▶ **Exercise aim**
Every single entry should be printed exactly.

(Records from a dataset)
>>>>
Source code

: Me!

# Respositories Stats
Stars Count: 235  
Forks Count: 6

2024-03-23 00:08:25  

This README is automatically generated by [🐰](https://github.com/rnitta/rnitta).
<<<<
▶ **Exercise result**
Source code

: Me!

# Respositories Stats
Stars Count: 235  
Forks Count: 6

2024-03-23 00:08:25  

This README is automatically generated by [🐰](https://github.com/rnitta/rnitta).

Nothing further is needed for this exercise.